Kunal thought so too but didn’t know how to!
“On the way back sometimes I buy some vegetables. You should see Ammijan’s smile when I enter the kitchen with the bag!” continued Raheem.
“Help me bhaiyya; I also want to be a ‘milk boy’ like you!” Kunal made up his mind.
Like many families in the village, money was hard to come by during the lockdown. After dinner, usually Kunal went to bed while Maji and Pitaji watched TV. Kunal often overheard them talk about things, pondering over how to make both ends meet.
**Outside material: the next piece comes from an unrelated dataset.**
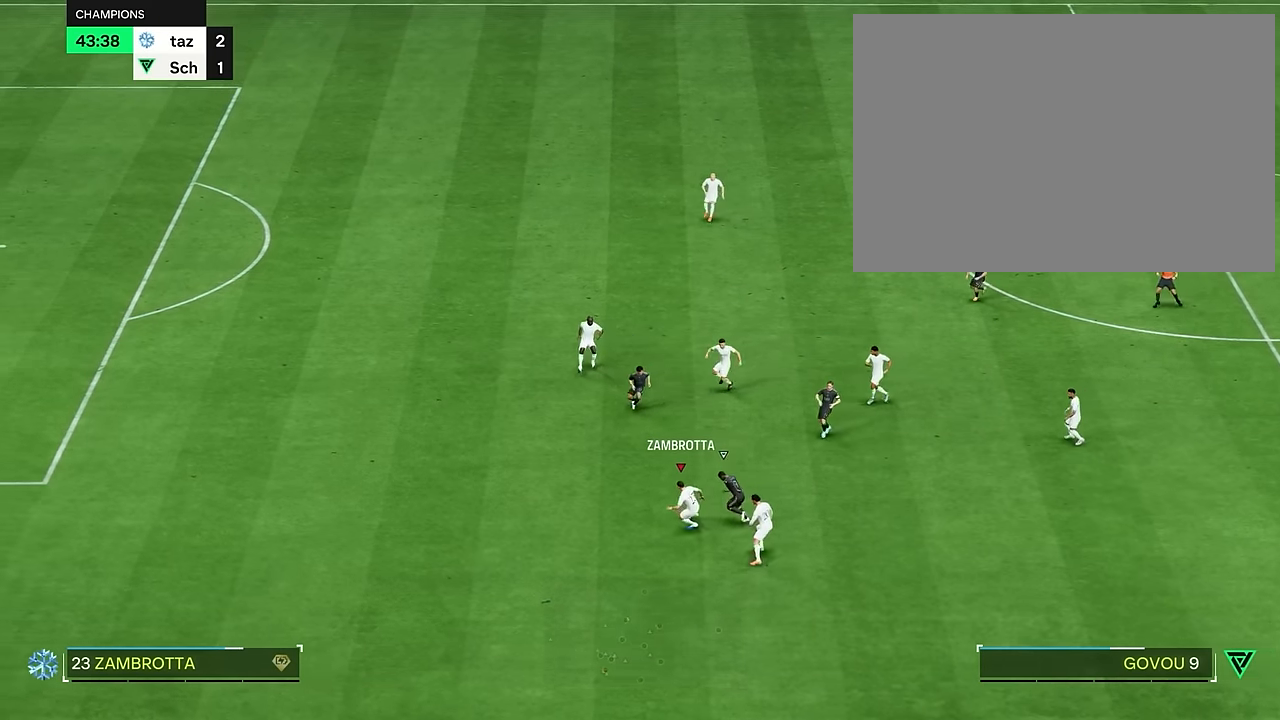
{"buttons": [], "left_stick": "down", "right_stick": "center", "events": [[184, "left_stick", "down"]]}
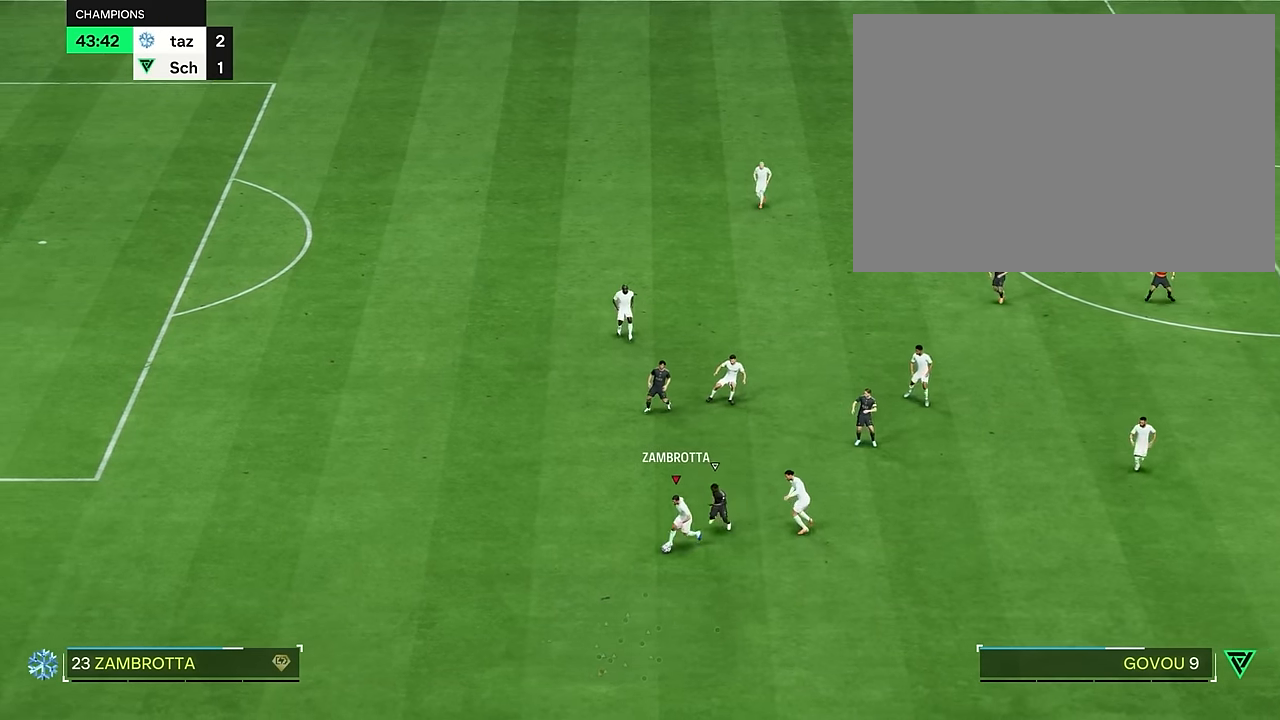
{"buttons": [], "left_stick": "down", "right_stick": "center", "events": []}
That night Kunal too stayed back watching TV.
“Raheem bhaiya said they need more ‘milk boys’ and he would take me along,” he announced. “Raheem is a sensible boy,” said Maji, “His guidance will do you good!”
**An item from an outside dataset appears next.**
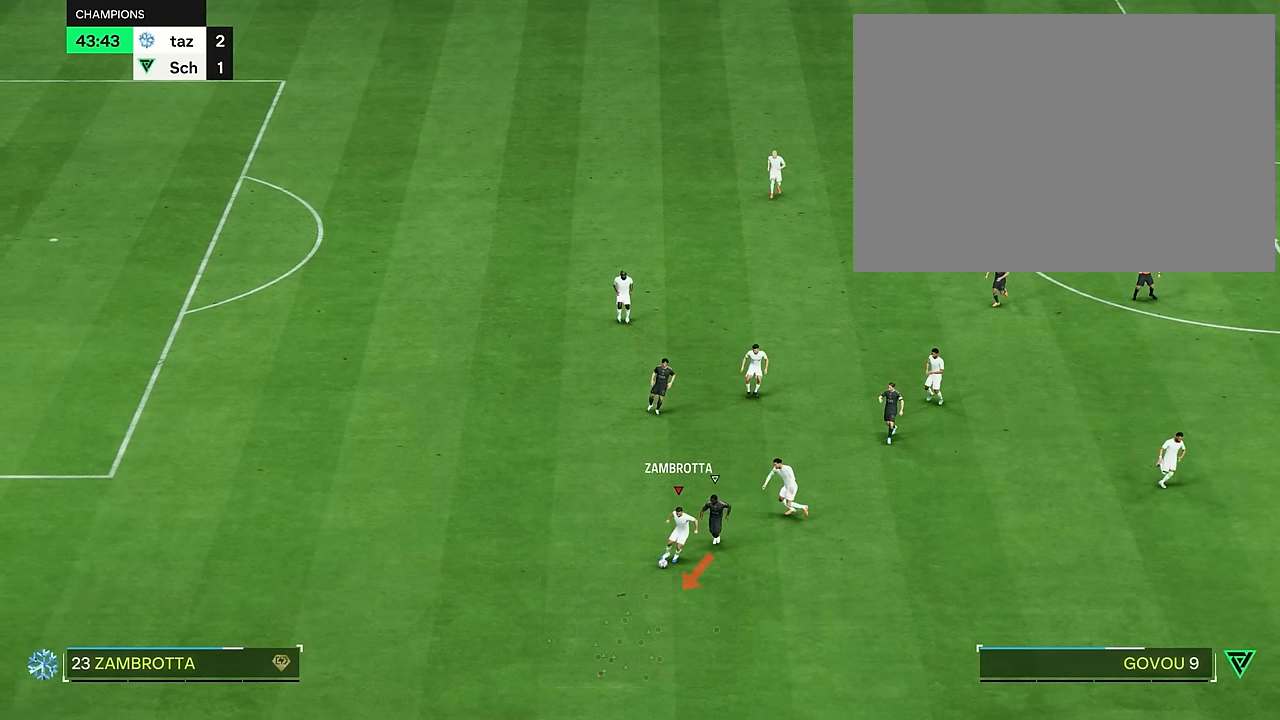
{"buttons": [], "left_stick": "down", "right_stick": "center", "events": []}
“This is your age to learn new things,” agreed Pitaji, “But be careful while handling money!”
“There’s no money to be handled! We have to take the packets from the milk centre and drop them at the doorsteps in exchange for the milk coupons. Then we’ve to hand over the coupons and left over milk packets, if any, to the milk centre, that’s all!”
“Ramesh ji has been running this milk centre for many years now, an honest God-fearing man,” said Maji, “whatever you do, do it well – God is watching!”
“Wake me up early,” said Kunal as he got into bed,”Have to be there by five!”
Kunal realised how crucial tallying the number of milk coupons with the remaining packets was. If the figures did not match, the amount was deducted from their allowance. By 7 a.m. or so, the half a dozen ‘milk boys’ assembled near the milk centre. If the figures matched, they would run home happily. If not, they were in trouble as they were bound to pay from their pockets.
“YOU pay for your mistake, not ME!” was Ramesh bhaiyya’s favourite dialogue to those who lost milk coupons. A reprimand it surely was but there was kindness in his voice. He would make a note and deduct the amount on the payment day.
“I’ve been doing this for four years now, never lost money,” Raheem bhaiyya had said once comparing notes, “drop the milk packets, correctly on time, that’s it! No big deal!”
“Outside the lift on every floor, I check the list and distribute the packets,” said Kunal, “the problem happens when instead of toned milk we give full cream milk! One Madam called up so I went back all the way up and down the lift and lost time!”
“The packets are differently coloured, you’ll get used to it soon,” consoled Raheem bhaiyya’, “We’ve to watch out for the madams who put out extra coupons for an evening party! If we pick up the extra tokens and don’t drop enough packets, they complain to the Manager!”
“And if we drop an extra packet for no extra coupon, you’re gone,” Jay joined in the conversation, “I lost Rs 20 twice last month!”
“There’s something wrong!” exclaimed Kunal and counted the coupons again. Once again, he counted the milk packets in the bag.
“What’s the matter?” Raheem bhaiyya stopped by. He had tallied the coupons and was on the way home.
“One milk packet is missing,” said Kunal on the verge of tears, “90 coupons and only 6 packets left; there should be 7!”
“Which means someone got two packets of milk for one coupon,” Jay took stock, “it’s a gone case! Rs 20 or Rs 30 if it’s full cream milk! Either way you are the loser!”
‘How could I be so careless? What would the Manager do? What would Pitaji say? How disappointed would Maji be!”
“It’s beyond you now, Kunal,” consoled Raheem bhaiyya, “If the madam happily keeps the bonus packet of milk, you lose your money; if she l calls up the Manager to complain you may lose your job – either way you are the loser!”
Kunal was on the verge of tears. ‘Maji says God is everywhere, where’s He now?”
Just then his phone rang. Raheem bhaiyya and Jay were amused to see how Kunal’s face glowed as he stood up saying.“Yes ma’am, no ma’am, ok ma’am, yes ma’am, thank you ma’am!”
“Run run, lucky guy! She saved your cash and your reputation”, said Raheem bhaiyya, “Maji is right, isn’t she?”